Relapse means to fall, slip, slide, or blatantly return to old behavior.  My understanding of the first step to getting out of relapse is to admit that you are in relapse.  The second is to ask for help.  I need it.  I find myself in this place where I have completely lost control of my emotions.  Not that I am flying off the handle and hitting walls and screaming, but I definitely have no idea what I am going to feel next.  Life sucks living in the land of confusion.
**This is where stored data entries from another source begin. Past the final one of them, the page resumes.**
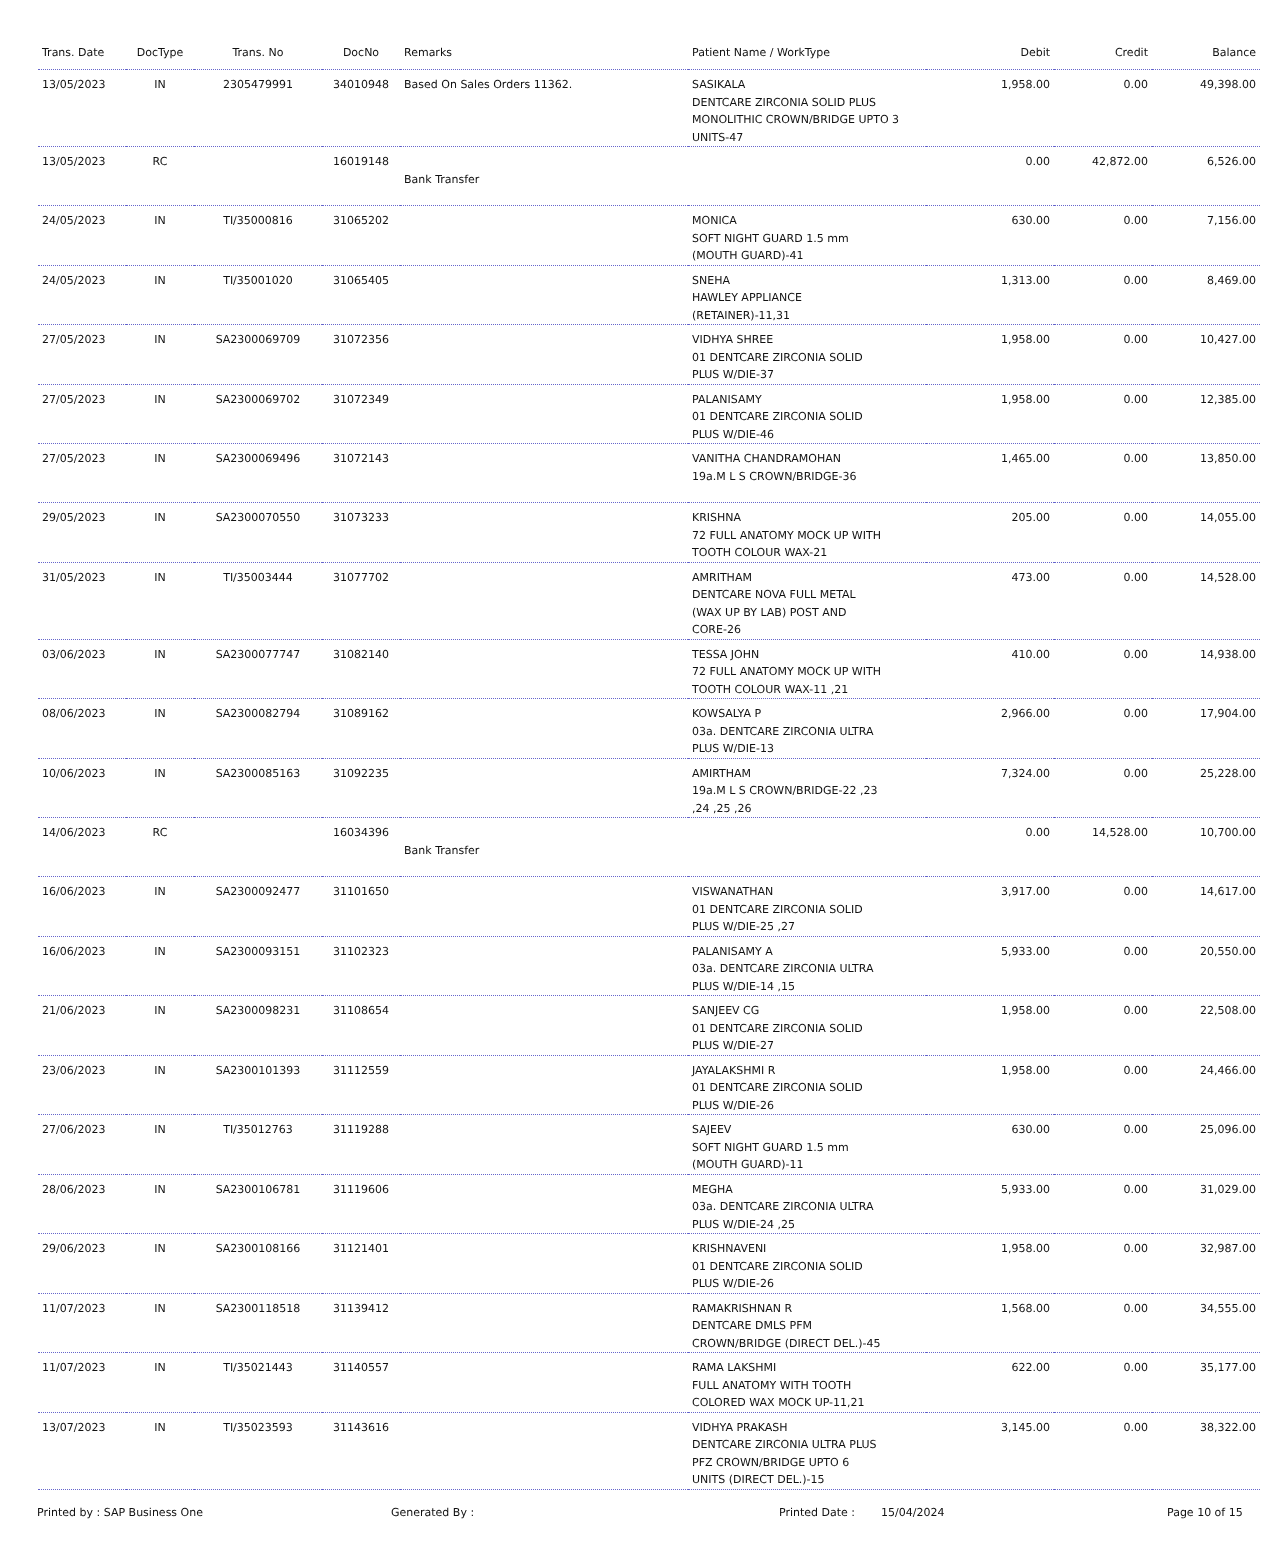| Trans. Date | DocType | Trans. No | DocNo | Remarks | Patient Name / WorkType | Debit | Credit | Balance |
| --- | --- | --- | --- | --- | --- | --- | --- | --- |
| 13/05/2023 | IN | 2305479991 | 34010948 | Based On Sales Orders 11362. | SASIKALA DENTCARE ZIRCONIA SOLID PLUS MONOLITHIC CROWN/BRIDGE UPTO 3 UNITS-47 | 1,958.00 | 0.00 | 49,398.00 |
| 13/05/2023 | RC | | 16019148 | Bank Transfer | | 0.00 | 42,872.00 | 6,526.00 |
| 24/05/2023 | IN | TI/35000816 | 31065202 | | MONICA SOFT NIGHT GUARD 1.5 mm (MOUTH GUARD)-41 | 630.00 | 0.00 | 7,156.00 |
| 24/05/2023 | IN | TI/35001020 | 31065405 | | SNEHA HAWLEY APPLIANCE (RETAINER)-11,31 | 1,313.00 | 0.00 | 8,469.00 |
| 27/05/2023 | IN | SA2300069709 | 31072356 | | VIDHYA SHREE 01 DENTCARE ZIRCONIA SOLID PLUS W/DIE-37 | 1,958.00 | 0.00 | 10,427.00 |
| 27/05/2023 | IN | SA2300069702 | 31072349 | | PALANISAMY 01 DENTCARE ZIRCONIA SOLID PLUS W/DIE-46 | 1,958.00 | 0.00 | 12,385.00 |
| 27/05/2023 | IN | SA2300069496 | 31072143 | | VANITHA CHANDRAMOHAN 19a.M L S CROWN/BRIDGE-36 | 1,465.00 | 0.00 | 13,850.00 |
| 29/05/2023 | IN | SA2300070550 | 31073233 | | KRISHNA 72 FULL ANATOMY MOCK UP WITH TOOTH COLOUR WAX-21 | 205.00 | 0.00 | 14,055.00 |
| 31/05/2023 | IN | TI/35003444 | 31077702 | | AMRITHAM DENTCARE NOVA FULL METAL (WAX UP BY LAB) POST AND CORE-26 | 473.00 | 0.00 | 14,528.00 |
| 03/06/2023 | IN | SA2300077747 | 31082140 | | TESSA JOHN 72 FULL ANATOMY MOCK UP WITH TOOTH COLOUR WAX-11 ,21 | 410.00 | 0.00 | 14,938.00 |
| 08/06/2023 | IN | SA2300082794 | 31089162 | | KOWSALYA P 03a. DENTCARE ZIRCONIA ULTRA PLUS W/DIE-13 | 2,966.00 | 0.00 | 17,904.00 |
| 10/06/2023 | IN | SA2300085163 | 31092235 | | AMIRTHAM 19a.M L S CROWN/BRIDGE-22 ,23 ,24 ,25 ,26 | 7,324.00 | 0.00 | 25,228.00 |
| 14/06/2023 | RC | | 16034396 | Bank Transfer | | 0.00 | 14,528.00 | 10,700.00 |
| 16/06/2023 | IN | SA2300092477 | 31101650 | | VISWANATHAN 01 DENTCARE ZIRCONIA SOLID PLUS W/DIE-25 ,27 | 3,917.00 | 0.00 | 14,617.00 |
| 16/06/2023 | IN | SA2300093151 | 31102323 | | PALANISAMY A 03a. DENTCARE ZIRCONIA ULTRA PLUS W/DIE-14 ,15 | 5,933.00 | 0.00 | 20,550.00 |
| 21/06/2023 | IN | SA2300098231 | 31108654 | | SANJEEV CG 01 DENTCARE ZIRCONIA SOLID PLUS W/DIE-27 | 1,958.00 | 0.00 | 22,508.00 |
| 23/06/2023 | IN | SA2300101393 | 31112559 | | JAYALAKSHMI R 01 DENTCARE ZIRCONIA SOLID PLUS W/DIE-26 | 1,958.00 | 0.00 | 24,466.00 |
| 27/06/2023 | IN | TI/35012763 | 31119288 | | SAJEEV SOFT NIGHT GUARD 1.5 mm (MOUTH GUARD)-11 | 630.00 | 0.00 | 25,096.00 |
| 28/06/2023 | IN | SA2300106781 | 31119606 | | MEGHA 03a. DENTCARE ZIRCONIA ULTRA PLUS W/DIE-24 ,25 | 5,933.00 | 0.00 | 31,029.00 |
| 29/06/2023 | IN | SA2300108166 | 31121401 | | KRISHNAVENI 01 DENTCARE ZIRCONIA SOLID PLUS W/DIE-26 | 1,958.00 | 0.00 | 32,987.00 |
| 11/07/2023 | IN | SA2300118518 | 31139412 | | RAMAKRISHNAN R DENTCARE DMLS PFM CROWN/BRIDGE (DIRECT DEL.)-45 | 1,568.00 | 0.00 | 34,555.00 |
| 11/07/2023 | IN | TI/35021443 | 31140557 | | RAMA LAKSHMI FULL ANATOMY WITH TOOTH COLORED WAX MOCK UP-11,21 | 622.00 | 0.00 | 35,177.00 |
| 13/07/2023 | IN | TI/35023593 | 31143616 | | VIDHYA PRAKASH DENTCARE ZIRCONIA ULTRA PLUS PFZ CROWN/BRIDGE UPTO 6 UNITS (DIRECT DEL.)-15 | 3,145.00 | 0.00 | 38,322.00 |
Printed by : SAP Business One Generated By : Printed Date : 15/04/2024 Page 10 of 15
 My wife told me one day that she thought I was depressed.  I blew her off.  Who wants to admit that?  Or even consider it?  I still don't think she's right, but who knows.  All I know is that I have returned to old ways of coping with stress.  I don't even know what is truly causing me the stress that I can't handle.  Car trouble, job worries and dissatisfaction, feelings of worthlessness, feeling cut off from God, disappointment in myself for my lack of faith, loneliness?  They are all great candidates.  Maybe it's just the fact that for the zillioneth time in my life I am faced with not being good enough.  I thought that I had left my need to be perfect behind, but it seems that my mandate is most certainly, "I must not fail."

Well, I have failed.  I've failed to be perfect.  I've failed in ways that I dare not list here.  One thing I've succeeded in is being consistently vague.  Anyway, there, it's off my chest.  Again.  I suck.

I'm not looking for sympathy.  I'm not trying to be dramatic.  I just believe that God will somehow be glorified through me living my life out in the open, struggles and all.  That said, any prayer on my behalf is appreciated.